The Church also needs to get real about Options for the Poor. God is described in the Bible as “the Father of orphans, defender of widows”. The cancelling of unpayable debt, and the promoting of fair conditions of trade are urgent. There is no salvation for the rich if the poor are ignored. “Extra pauperes nulla salus” – outside of the poor there is no salvation.
I am typing this review on the day that newspapers report the publication of “An Instruction concerning Criteria for the Discernment of Vocations with Regard to Persons with Homosexual Tendencies in View of Their Admission to the Seminary and to Holy Orders”. The document, from the Vatican’s Congregation for Catholic Education, says the church deeply respects homosexuals. But it also says it ‘cannot admit to the seminary and the sacred orders those who practice homosexuality, present deeply rooted homosexual tendencies or support so-called gay culture.’ The document reiterates the Church’s traditional teaching that homosexual acts are ‘grave sins’ and also intrinsically immoral and contrary to natural law.

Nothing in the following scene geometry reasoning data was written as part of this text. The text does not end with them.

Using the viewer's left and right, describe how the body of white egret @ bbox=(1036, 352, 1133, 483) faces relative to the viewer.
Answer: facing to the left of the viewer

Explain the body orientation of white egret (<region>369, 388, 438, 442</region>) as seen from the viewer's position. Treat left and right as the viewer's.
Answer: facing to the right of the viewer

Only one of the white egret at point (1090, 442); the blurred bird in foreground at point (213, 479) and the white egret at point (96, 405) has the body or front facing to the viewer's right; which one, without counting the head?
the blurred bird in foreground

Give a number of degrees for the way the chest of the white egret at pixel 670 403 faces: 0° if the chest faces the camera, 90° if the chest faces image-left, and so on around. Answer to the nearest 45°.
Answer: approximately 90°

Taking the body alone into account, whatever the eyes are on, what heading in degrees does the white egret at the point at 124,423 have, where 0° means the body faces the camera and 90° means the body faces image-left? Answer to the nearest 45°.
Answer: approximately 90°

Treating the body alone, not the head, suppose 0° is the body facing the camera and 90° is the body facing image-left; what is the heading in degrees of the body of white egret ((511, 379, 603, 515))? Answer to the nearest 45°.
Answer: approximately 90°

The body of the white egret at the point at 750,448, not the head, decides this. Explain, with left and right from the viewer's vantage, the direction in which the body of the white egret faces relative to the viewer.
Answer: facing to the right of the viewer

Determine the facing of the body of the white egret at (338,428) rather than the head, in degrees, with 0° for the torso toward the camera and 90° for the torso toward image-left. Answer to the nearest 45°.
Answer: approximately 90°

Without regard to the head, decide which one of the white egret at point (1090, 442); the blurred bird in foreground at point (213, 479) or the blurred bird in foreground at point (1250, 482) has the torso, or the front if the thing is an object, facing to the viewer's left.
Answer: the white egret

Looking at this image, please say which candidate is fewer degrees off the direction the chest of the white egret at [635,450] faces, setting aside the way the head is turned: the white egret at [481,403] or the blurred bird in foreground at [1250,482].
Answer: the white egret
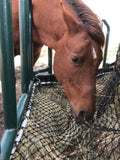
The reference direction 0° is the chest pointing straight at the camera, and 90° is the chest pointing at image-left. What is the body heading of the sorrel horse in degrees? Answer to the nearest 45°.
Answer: approximately 315°

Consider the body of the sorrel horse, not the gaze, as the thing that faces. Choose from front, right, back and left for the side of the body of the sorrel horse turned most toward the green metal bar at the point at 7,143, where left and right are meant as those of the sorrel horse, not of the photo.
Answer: right

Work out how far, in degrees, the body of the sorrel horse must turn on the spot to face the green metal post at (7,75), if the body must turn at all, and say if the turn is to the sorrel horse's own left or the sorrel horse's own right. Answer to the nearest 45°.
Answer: approximately 90° to the sorrel horse's own right
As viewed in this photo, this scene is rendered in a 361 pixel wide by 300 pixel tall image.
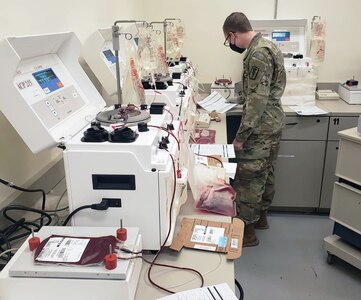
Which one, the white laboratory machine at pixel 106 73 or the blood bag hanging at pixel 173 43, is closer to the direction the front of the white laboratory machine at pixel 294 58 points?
the white laboratory machine

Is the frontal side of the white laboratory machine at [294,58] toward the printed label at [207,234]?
yes

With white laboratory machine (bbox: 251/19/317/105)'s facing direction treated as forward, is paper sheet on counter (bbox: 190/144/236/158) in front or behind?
in front

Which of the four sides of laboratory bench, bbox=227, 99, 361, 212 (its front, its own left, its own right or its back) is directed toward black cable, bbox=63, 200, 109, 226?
front

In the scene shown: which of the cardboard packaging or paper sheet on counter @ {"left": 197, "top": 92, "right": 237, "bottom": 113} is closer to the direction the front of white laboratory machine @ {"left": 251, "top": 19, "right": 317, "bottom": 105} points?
the cardboard packaging

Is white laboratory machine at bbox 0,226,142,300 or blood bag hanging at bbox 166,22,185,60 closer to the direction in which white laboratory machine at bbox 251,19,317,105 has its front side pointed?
the white laboratory machine

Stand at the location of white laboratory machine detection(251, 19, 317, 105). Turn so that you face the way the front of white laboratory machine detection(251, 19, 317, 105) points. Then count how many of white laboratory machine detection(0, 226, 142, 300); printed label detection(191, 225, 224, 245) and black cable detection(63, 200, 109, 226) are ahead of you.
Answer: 3

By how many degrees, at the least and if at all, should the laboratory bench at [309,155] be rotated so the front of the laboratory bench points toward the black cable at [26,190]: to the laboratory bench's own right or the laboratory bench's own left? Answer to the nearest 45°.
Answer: approximately 45° to the laboratory bench's own right

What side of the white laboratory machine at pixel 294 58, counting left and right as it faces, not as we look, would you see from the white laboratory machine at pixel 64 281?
front

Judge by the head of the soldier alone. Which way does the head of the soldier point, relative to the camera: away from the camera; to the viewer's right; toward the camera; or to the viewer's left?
to the viewer's left

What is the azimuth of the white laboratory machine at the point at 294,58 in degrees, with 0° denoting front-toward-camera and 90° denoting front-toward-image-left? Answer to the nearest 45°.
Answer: approximately 0°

Writers in Opening Up point out that respecting Natural Law means the Church has to take account of scientific discovery. The Earth does revolve around the Sun. Human beings do not choose their sexual orientation. All of us, lesbian, gay, straight, need to live our sexuality in ways which conform with the two great commandments: to love God whole-heartedly, to love our neighbour as ourselves. God calls some of us to a life of celibacy, God calls others of us to a faithful sexual relationship of love.
“Traditional Church Teaching” emphasises the importance of applying church rules carefully to particular circumstances. In the parable of the Good Samaritan the priest and the levite obeyed the rule of purity (do not touch what might be a corpse) rather than the rule of compassion. The Church needs its members to cultivate and obey an informed conscience, rather than be unthinkingly compliant.

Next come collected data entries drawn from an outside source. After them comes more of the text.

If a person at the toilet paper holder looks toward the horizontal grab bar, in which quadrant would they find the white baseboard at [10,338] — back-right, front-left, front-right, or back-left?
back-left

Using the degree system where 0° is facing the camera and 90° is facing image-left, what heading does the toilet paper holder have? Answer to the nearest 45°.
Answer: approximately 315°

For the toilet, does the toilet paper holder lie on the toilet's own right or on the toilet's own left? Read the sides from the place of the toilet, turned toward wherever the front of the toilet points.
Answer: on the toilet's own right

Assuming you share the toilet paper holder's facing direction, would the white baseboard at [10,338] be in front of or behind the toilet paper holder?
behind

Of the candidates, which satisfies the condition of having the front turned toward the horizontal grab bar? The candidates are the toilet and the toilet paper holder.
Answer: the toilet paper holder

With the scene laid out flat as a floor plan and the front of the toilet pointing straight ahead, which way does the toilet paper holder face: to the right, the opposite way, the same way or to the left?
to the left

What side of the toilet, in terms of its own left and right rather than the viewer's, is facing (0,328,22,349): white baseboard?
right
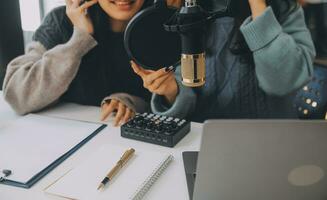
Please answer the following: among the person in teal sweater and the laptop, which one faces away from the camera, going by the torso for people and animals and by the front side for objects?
the laptop

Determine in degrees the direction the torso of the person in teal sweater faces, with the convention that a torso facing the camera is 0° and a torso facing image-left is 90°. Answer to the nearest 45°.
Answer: approximately 45°

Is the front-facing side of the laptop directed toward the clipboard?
no

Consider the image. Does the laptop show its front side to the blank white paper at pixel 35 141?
no

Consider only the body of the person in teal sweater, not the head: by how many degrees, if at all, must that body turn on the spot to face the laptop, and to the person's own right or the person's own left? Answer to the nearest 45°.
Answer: approximately 45° to the person's own left

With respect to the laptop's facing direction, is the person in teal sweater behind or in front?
in front

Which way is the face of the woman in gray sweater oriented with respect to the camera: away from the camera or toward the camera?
toward the camera

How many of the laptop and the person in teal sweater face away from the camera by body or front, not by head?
1

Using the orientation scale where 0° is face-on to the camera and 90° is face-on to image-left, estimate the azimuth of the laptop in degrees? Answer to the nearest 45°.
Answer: approximately 180°
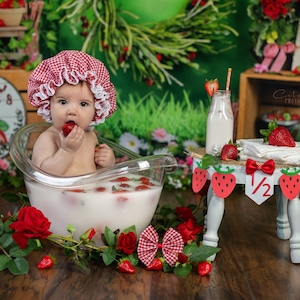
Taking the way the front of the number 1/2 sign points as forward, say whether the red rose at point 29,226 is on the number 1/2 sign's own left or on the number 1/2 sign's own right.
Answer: on the number 1/2 sign's own right

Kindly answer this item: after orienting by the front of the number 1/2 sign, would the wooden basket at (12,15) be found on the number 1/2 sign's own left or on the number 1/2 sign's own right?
on the number 1/2 sign's own right

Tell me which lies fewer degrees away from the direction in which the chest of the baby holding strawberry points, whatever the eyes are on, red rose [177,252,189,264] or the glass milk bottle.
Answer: the red rose

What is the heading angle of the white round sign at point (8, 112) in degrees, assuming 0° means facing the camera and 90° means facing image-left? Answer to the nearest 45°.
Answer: approximately 0°

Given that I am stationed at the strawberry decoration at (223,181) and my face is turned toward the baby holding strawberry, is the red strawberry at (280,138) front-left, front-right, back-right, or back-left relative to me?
back-right

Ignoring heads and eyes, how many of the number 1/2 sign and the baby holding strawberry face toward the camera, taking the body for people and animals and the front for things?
2

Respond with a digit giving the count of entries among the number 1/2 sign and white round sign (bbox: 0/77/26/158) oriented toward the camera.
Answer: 2

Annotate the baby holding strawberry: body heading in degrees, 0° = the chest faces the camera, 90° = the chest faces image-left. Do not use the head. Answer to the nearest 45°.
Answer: approximately 0°
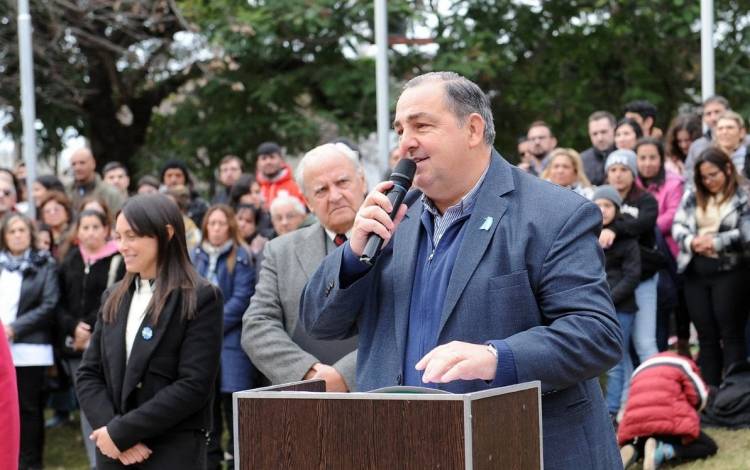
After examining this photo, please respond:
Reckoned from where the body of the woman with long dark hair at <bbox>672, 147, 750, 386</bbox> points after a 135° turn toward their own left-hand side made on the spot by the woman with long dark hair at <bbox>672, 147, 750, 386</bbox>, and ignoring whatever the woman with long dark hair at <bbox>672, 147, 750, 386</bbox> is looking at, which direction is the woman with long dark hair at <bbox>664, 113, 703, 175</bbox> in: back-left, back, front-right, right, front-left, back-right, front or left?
left

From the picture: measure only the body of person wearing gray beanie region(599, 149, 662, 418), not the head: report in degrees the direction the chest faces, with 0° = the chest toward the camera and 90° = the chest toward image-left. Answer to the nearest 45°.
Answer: approximately 45°

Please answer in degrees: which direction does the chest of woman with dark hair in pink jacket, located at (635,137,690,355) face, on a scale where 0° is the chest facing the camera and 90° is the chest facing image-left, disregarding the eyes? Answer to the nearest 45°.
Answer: approximately 45°

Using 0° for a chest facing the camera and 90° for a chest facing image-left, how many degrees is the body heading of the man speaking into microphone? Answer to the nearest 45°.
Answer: approximately 45°

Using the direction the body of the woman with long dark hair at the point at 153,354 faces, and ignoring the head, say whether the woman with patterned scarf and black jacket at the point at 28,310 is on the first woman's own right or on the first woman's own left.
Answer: on the first woman's own right

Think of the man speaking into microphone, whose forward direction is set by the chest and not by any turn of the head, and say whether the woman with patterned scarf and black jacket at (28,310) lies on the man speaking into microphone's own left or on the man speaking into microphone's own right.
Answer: on the man speaking into microphone's own right
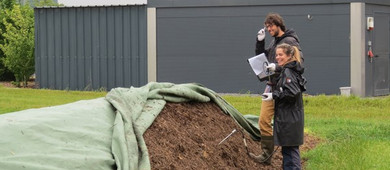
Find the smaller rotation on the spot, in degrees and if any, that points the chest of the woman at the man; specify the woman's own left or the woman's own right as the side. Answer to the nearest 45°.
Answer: approximately 90° to the woman's own right

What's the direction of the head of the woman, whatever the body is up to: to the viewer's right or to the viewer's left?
to the viewer's left

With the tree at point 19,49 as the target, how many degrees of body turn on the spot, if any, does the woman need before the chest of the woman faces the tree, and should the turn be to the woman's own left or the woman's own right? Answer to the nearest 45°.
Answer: approximately 45° to the woman's own right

The book has been published to mark the beginning of the leadership of Pope Benedict. As the introduction states “Opening Up is not a monochrome or tidy gathering. There is no common experience, temperament, register or angle of vision. But each voice, in its individual and sometimes contrary way, is a reflection on love, truth and justice in the Catholic Church spoken in honour of a friend.”
The friend is Martin Pendergast, who ”hast given most of his life to cherishing those who are on the margins, whether of society or the Church”. Martin is a member of CSCS.
Our CSCS leader, Jane Fraser, is one of the contributors. She has written the chapter “Teenage Pregnancy: are the Churches to Blame?” You cannot read this chapter without being forced to think very deeply indeed.
Reading this book is like opening the window of a stuffy room, and receiving breath after breath of fresh air. I recommend that as many people as possible read it. With thinkers and writers such as these, there is hope for God’s Church on earth.